All lines from the one that contains "victims are prompted" through the final line of the entries must be repeated exactly. No other lines belong in the output.

→ **Listed records**
____

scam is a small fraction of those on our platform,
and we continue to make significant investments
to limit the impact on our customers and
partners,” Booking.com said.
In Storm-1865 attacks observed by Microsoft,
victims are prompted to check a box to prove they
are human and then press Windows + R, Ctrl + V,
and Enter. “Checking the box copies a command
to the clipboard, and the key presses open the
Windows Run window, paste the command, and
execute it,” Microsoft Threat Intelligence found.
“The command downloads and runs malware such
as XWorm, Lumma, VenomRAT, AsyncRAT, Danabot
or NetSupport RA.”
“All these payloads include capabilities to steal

____

→ **Exercise output**
victims are prompted to check a box to prove they
are human and then press Windows + R, Ctrl + V,
and Enter. “Checking the box copies a command
to the clipboard, and the key presses open the
Windows Run window, paste the command, and
execute it,” Microsoft Threat Intelligence found.
“The command downloads and runs malware such
as XWorm, Lumma, VenomRAT, AsyncRAT, Danabot
or NetSupport RA.”
“All these payloads include capabilities to steal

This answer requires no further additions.